WCSU graduate student conducts cyanobacteria research on Lake Waramaug

Maria Rodriguez-Hernandez, a Western Connecticut State University graduate student enrolled in the Master of Science in Integrative Biological Diversity program, is working to save Lake Waramaug from the infestation of cyanobacteria. She began her research efforts at Lake Waramaug last summer through a part-time summer job and expanded it to become part of her pursuit of a master’s degree.

During her internship, Rodriguez-Hernandez managed the zooplankton farm at Lake Waramaug. Zooplankton are tiny animals living in lakes and many feed on algae and cyanobacteria (aka blue-green algae). However, the population of larger zooplankton in Lake Waramaug decreased following the stocking of alewife – a small fish stocked years ago to improve the gamefish population. Without the larger zooplankton to feed on the algae, cyanobacteria levels in the lake are thought to have increased. Rodriguez-Hernandez hopes to help return the zooplankton population to its former state.

“I’m pretty excited to do my thesis,” Rodriguez-Hernandez said. “It has changed the way I see problems with water quality.” When Rodriguez-Hernandez was younger, she went with her father to see rivers and lakes in Wisconsin. She has always felt connected to them and understands how valuable water is. “I’ve always cared about the environment and all the aspects of environmental conservation,” she added.

WCSU Professor of Biology Dr. Theodora Pinou, coordinator of the Integrative Biodiversity program, invited Rodriguez-Hernandez to come to Connecticut to conduct research at Lake Waramaug. She looks forward to seeing the progress of Hernandez’s research efforts.

“She’s great, hardworking, and tries to fund herself,” said Pinou. “She looks for ways to give 100 percent of herself to her research.” Rodriguez-Hernandez’s research project is funded by the Lake Waramaug Task Force. Pinou said that Rodriguez-Hernandez “never had an opportunity to have her own project” and the task force gave her the chance to invest her time in it. The task force also is covering her costs to enroll in Limnology studies at WCSU.

Rodriguez-Hernandez also has been awarded a grant from the Connecticut Institute of Water Resources, which will enable her to work with adjunct faculty member Larry Marsicano ’88, who is a practicing limnologist and teaches the Limnology course at WCSU.
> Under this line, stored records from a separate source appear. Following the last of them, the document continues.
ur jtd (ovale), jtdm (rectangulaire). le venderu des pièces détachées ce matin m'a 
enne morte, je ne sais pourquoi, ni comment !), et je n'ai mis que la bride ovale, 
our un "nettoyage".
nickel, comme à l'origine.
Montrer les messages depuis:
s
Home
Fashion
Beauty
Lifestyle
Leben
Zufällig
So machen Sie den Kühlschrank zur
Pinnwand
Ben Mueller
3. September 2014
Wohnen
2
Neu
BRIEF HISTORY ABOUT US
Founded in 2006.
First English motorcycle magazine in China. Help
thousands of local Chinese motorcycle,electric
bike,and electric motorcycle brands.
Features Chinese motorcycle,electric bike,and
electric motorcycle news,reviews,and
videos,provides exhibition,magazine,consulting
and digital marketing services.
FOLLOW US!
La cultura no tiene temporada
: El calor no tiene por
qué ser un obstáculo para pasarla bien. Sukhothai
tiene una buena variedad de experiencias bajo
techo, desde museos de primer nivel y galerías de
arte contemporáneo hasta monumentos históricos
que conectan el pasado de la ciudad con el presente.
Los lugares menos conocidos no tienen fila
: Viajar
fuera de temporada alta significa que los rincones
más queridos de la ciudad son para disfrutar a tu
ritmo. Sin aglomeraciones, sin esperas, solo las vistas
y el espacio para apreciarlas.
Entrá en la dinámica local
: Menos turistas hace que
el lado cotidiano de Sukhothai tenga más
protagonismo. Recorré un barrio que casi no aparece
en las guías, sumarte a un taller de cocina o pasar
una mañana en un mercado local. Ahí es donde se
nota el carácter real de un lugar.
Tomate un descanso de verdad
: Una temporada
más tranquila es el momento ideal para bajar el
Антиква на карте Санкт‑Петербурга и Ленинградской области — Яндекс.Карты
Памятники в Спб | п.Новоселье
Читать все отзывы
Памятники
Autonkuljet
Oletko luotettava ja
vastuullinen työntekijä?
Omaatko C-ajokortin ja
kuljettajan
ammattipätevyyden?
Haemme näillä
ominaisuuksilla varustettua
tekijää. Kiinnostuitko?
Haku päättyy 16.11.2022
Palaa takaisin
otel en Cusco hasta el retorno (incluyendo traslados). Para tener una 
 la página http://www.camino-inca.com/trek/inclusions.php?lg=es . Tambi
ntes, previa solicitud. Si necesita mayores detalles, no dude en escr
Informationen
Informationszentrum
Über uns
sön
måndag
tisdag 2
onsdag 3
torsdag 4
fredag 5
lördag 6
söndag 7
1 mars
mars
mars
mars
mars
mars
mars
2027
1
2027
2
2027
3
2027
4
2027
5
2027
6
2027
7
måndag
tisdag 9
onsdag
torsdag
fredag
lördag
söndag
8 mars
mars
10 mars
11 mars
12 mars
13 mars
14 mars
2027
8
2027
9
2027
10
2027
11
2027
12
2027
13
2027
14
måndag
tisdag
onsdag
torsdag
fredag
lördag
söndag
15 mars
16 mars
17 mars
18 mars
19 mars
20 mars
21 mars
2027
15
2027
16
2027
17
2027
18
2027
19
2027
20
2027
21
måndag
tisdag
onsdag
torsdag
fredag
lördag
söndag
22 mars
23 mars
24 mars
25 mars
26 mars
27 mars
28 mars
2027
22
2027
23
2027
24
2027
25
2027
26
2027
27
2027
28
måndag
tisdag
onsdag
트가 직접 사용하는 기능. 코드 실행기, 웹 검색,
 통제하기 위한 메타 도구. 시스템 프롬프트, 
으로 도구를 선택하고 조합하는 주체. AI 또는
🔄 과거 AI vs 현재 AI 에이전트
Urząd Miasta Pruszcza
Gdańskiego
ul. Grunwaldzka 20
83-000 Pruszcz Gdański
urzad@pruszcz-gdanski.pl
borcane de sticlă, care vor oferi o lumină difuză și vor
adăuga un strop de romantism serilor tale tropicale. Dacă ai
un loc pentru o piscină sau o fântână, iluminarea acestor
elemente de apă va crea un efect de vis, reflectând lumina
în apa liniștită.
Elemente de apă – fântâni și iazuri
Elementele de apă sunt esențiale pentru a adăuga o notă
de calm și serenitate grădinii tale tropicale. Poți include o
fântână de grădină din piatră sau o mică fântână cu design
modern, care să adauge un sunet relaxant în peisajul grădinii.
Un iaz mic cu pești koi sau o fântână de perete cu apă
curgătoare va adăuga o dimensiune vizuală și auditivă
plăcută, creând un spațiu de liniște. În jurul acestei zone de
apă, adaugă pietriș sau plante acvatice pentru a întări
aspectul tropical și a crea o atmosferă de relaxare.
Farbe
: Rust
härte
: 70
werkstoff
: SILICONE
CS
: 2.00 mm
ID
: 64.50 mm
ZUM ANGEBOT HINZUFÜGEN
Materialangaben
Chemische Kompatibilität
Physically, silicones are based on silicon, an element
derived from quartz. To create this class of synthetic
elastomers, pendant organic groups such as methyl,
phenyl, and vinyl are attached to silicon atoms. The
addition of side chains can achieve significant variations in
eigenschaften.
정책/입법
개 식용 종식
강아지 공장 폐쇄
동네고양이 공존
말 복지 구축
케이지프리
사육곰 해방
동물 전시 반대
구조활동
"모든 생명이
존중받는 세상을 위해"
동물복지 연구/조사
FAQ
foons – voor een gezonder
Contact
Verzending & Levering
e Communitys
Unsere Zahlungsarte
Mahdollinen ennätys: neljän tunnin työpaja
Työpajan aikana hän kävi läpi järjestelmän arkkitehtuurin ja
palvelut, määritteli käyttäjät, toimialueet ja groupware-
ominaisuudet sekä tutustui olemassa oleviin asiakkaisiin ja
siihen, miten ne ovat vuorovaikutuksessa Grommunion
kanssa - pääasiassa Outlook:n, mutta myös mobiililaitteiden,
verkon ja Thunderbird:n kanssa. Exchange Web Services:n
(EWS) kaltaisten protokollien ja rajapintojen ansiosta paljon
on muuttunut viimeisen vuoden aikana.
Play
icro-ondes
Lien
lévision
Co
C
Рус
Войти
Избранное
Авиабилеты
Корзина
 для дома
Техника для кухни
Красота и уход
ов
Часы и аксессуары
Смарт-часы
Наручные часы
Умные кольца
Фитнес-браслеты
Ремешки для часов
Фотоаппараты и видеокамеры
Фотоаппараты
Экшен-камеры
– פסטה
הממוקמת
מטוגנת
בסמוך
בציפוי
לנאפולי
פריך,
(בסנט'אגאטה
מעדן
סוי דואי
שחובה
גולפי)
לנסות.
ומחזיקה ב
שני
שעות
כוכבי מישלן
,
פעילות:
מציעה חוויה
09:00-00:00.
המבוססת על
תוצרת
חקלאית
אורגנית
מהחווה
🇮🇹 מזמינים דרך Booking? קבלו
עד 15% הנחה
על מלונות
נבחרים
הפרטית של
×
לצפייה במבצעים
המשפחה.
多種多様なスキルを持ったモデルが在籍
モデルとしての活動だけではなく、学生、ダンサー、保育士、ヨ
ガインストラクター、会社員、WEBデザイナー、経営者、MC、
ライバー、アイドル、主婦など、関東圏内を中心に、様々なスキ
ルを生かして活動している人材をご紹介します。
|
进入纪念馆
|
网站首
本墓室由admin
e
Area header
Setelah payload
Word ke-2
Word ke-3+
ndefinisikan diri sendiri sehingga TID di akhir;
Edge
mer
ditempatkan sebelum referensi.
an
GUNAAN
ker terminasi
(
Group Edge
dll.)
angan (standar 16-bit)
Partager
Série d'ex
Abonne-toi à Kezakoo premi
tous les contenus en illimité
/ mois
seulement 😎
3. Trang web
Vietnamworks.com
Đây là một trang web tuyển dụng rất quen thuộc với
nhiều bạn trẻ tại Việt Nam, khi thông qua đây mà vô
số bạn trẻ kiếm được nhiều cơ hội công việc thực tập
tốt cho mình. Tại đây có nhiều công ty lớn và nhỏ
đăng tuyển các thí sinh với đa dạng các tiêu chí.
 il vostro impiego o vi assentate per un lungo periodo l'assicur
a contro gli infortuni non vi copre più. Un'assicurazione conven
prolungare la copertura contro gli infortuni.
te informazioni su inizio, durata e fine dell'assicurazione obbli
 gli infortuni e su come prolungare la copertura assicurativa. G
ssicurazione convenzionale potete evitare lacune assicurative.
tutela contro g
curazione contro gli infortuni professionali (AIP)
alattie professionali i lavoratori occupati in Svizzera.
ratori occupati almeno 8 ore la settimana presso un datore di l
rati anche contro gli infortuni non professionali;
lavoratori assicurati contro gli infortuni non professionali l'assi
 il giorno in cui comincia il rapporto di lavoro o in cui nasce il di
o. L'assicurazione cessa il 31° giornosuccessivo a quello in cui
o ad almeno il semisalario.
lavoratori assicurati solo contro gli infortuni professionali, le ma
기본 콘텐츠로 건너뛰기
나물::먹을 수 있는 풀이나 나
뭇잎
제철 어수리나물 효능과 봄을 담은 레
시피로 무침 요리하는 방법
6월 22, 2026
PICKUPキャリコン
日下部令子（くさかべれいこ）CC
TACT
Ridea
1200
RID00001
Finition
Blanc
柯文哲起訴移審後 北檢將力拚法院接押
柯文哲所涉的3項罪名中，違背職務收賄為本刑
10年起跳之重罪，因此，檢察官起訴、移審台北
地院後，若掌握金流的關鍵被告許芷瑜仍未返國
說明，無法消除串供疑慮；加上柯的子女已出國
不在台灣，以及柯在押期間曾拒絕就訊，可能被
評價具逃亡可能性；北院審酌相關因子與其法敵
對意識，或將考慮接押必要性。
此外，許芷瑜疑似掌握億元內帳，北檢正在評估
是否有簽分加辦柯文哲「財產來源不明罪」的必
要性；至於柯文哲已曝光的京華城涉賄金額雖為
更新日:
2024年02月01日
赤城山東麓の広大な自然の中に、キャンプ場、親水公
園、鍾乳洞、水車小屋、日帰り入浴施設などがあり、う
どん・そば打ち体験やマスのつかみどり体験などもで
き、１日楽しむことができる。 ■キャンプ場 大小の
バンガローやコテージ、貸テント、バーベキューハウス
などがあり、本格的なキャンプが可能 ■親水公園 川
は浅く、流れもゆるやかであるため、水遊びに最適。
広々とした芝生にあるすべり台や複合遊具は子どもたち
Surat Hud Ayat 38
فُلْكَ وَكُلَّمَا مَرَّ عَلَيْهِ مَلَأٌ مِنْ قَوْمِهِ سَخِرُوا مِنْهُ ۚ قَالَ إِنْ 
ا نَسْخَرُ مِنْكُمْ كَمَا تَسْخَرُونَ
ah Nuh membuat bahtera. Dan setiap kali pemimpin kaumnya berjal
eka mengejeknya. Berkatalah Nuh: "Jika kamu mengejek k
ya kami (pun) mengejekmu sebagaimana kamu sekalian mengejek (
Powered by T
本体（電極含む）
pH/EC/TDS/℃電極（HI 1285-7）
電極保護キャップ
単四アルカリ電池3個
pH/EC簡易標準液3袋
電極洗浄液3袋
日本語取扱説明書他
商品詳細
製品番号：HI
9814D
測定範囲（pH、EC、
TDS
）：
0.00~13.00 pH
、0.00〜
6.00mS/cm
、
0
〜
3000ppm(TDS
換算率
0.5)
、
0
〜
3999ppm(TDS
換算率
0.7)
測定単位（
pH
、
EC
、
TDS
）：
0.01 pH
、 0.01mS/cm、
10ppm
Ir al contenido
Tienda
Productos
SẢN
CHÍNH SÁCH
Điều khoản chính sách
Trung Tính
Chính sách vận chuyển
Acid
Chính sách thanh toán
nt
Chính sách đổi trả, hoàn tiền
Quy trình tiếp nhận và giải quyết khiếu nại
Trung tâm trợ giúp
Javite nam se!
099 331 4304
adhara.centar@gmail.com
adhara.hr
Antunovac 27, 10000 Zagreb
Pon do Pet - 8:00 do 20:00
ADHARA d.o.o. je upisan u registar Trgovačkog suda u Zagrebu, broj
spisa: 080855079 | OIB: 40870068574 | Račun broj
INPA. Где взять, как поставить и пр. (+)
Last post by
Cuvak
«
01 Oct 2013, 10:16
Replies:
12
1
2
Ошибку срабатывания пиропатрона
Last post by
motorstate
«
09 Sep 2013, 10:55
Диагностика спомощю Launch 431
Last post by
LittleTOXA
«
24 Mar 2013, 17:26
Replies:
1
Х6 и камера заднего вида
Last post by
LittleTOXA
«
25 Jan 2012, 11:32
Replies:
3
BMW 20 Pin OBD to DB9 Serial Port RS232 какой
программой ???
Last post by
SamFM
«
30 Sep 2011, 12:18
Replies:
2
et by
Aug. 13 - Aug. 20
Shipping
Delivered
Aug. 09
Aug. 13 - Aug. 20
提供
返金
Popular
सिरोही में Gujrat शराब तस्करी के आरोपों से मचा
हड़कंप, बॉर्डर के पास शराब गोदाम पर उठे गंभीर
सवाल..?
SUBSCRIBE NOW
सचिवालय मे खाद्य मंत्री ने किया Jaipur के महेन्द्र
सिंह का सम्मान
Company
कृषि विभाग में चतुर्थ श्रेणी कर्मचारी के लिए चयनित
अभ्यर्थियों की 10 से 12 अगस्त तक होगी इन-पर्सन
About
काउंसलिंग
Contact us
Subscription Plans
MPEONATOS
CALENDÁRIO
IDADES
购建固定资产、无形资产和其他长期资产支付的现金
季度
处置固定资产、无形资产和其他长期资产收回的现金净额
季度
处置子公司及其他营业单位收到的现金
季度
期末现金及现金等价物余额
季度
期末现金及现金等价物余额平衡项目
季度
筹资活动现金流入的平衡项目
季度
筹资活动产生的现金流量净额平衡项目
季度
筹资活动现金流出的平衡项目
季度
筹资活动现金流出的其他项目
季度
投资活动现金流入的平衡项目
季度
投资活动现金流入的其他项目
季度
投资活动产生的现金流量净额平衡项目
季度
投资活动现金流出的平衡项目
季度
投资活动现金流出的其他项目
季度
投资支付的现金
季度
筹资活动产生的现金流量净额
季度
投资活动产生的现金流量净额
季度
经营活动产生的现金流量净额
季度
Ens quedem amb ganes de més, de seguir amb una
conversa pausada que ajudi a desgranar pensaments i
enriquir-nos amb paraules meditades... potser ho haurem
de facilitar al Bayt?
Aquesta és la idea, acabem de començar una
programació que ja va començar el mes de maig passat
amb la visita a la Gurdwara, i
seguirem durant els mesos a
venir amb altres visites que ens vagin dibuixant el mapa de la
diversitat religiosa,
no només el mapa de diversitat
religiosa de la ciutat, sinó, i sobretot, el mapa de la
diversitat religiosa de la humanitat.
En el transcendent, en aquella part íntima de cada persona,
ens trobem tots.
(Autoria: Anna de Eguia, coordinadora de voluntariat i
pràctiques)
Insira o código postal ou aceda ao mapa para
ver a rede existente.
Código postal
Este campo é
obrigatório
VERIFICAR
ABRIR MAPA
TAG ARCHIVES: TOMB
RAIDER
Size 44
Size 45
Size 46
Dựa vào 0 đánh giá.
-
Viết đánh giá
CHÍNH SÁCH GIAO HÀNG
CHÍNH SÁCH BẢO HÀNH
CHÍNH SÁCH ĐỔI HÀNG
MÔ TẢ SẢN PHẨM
Rodriguez-Hernandez’s research has the potential to create solutions that can benefit other lakes as well as saving the human and animal populations. “Cyanobacteria is a really big issue happening all over the world with marine waters and in lakes,” she said. “The worst part of the cyanobacteria is that it is in our drinking water. It makes a lot of humans and animals sick.”

Pinou pointed out the strategies for addressing this matter. “One way to address this is to find the organism balance and look at developing new ways to address bacterial blooms,” she said. Pinou said the most concerning aspect of this research is that the bacteria “are not being controlled; they are exploding,” which can be one of the leading causes of climate change. If the cyanobacteria population is not dealt with, there will be underlying effects in the community and possibly around the world.